If you see someone perspiring into a jacket on a warm day, when everyone around them is in shirtsleeves, the chances are that they have discovered the drawbacks of minimal ironing. It seems like a good idea when you stop ironing the bits that can’t possibly be seen. Then you miss out the bits that will most likely stay hidden. After a while you are ironing the collar, the cuffs, and a six-inch strip down the middle of the front. It’s a good trick, but you need to keep an eye on the weather forecast. Nowadays we all seem to be permanently short of time, though, and any short cut is useful. One alternative, of course, is to multi-task, by doing something else while ironing. For example, you can iron whilst talking on the telephone (hands-free only – you’ve heard the old joke, but with a handset, a scorched cheek is definitely a real possibility).

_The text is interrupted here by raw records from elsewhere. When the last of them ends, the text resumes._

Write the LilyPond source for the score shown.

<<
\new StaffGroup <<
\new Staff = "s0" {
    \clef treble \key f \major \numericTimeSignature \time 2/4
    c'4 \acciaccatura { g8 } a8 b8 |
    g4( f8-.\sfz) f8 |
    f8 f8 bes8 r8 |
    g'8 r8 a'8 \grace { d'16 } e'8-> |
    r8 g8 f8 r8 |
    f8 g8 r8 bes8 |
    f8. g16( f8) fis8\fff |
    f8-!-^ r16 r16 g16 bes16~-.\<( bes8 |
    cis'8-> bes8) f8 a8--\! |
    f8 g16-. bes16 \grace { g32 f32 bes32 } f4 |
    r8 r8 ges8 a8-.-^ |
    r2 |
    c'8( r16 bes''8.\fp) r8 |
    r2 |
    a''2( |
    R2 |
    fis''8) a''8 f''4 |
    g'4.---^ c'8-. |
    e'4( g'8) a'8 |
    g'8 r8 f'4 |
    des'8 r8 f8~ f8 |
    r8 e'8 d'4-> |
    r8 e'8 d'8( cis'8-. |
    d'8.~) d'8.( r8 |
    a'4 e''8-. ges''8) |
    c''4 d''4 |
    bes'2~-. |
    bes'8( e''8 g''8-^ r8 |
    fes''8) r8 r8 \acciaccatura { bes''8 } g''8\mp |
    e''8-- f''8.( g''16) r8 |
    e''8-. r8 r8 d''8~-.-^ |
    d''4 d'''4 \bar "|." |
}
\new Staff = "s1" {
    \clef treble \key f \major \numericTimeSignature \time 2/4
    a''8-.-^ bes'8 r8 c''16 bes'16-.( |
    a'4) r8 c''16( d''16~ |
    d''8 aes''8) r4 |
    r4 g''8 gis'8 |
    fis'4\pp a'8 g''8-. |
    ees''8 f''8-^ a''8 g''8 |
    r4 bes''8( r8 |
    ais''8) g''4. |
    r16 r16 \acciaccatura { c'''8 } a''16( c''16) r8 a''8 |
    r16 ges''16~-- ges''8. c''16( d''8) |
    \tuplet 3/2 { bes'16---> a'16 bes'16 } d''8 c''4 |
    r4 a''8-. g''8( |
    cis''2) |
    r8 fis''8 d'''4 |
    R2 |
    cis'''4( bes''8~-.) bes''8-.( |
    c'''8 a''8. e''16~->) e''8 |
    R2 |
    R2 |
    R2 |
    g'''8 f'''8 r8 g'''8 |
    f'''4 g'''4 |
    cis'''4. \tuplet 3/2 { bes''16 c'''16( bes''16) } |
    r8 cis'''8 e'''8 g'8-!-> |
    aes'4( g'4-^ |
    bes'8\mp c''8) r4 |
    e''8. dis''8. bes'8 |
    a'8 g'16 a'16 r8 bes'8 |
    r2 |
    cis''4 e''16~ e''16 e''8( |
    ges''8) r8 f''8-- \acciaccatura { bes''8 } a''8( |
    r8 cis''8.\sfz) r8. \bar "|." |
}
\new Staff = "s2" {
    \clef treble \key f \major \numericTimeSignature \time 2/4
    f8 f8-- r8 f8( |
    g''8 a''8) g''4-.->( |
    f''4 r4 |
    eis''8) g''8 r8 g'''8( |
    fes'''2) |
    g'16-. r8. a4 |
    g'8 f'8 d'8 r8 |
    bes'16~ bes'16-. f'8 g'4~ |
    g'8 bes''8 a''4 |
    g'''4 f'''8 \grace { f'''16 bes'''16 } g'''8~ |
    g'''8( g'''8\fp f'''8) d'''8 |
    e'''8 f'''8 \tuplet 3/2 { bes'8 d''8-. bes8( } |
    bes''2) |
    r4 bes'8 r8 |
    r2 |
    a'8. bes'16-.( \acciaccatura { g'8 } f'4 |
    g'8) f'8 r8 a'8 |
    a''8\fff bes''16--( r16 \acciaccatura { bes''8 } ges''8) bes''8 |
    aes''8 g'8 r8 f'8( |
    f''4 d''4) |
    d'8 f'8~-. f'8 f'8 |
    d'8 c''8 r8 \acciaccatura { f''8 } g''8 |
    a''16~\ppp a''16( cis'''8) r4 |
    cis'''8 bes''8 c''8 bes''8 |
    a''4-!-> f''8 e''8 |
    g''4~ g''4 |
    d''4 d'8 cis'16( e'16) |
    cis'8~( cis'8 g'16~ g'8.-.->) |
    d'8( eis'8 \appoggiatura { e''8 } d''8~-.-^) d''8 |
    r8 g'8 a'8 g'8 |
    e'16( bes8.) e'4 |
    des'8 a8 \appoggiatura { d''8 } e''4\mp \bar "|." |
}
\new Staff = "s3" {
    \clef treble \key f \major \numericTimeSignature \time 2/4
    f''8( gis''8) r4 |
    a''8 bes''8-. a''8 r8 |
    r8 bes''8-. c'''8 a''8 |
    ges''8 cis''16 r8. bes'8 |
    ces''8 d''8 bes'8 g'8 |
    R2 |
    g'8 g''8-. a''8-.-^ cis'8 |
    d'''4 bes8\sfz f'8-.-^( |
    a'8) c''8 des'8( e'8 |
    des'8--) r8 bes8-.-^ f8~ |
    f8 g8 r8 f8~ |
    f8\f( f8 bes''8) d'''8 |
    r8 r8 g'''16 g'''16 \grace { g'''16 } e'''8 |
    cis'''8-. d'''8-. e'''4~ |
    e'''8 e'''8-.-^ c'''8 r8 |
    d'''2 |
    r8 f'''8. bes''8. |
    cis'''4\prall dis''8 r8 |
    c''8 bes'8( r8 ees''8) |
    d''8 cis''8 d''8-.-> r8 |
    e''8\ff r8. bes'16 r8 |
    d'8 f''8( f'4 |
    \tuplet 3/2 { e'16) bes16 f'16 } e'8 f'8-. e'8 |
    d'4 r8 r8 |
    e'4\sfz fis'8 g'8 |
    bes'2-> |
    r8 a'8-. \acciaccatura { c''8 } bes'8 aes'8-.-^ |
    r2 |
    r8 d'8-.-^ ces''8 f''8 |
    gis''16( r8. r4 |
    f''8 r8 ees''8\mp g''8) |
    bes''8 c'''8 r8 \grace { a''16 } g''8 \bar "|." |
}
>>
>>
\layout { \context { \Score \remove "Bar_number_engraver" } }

Actually, there are lots of ways that ironing time can be put to good use. If you set up the board in front of the television, you can keep track of your favourite soaps with an added sense of virtue. It’s particularly fascinating if someone on the screen is ironing too, though they never seem to be very good at it. Take care, though if the TV programme is particularly gripping – serious clothes damage could result. Ironing time is also good for thinking and planning, perhaps for a laundry-free holiday (is this how nudists get their ideas?). It’s also possible to daydream about the plans you had when you were young, which definitely didn’t include hours spent at the ironing board.

Why, then, do we iron at all? Is this just another form of domestic slavery? Non-iron fabrics have existed for years, after all, so you have to wonder why anyone makes, sells, or buys clothes that need constant attention. Perhaps the answer is that nothing really beats the feeling of putting on a crisp shirt, still warm and steaming slightly. It’s just a shame that it takes so much time to get there.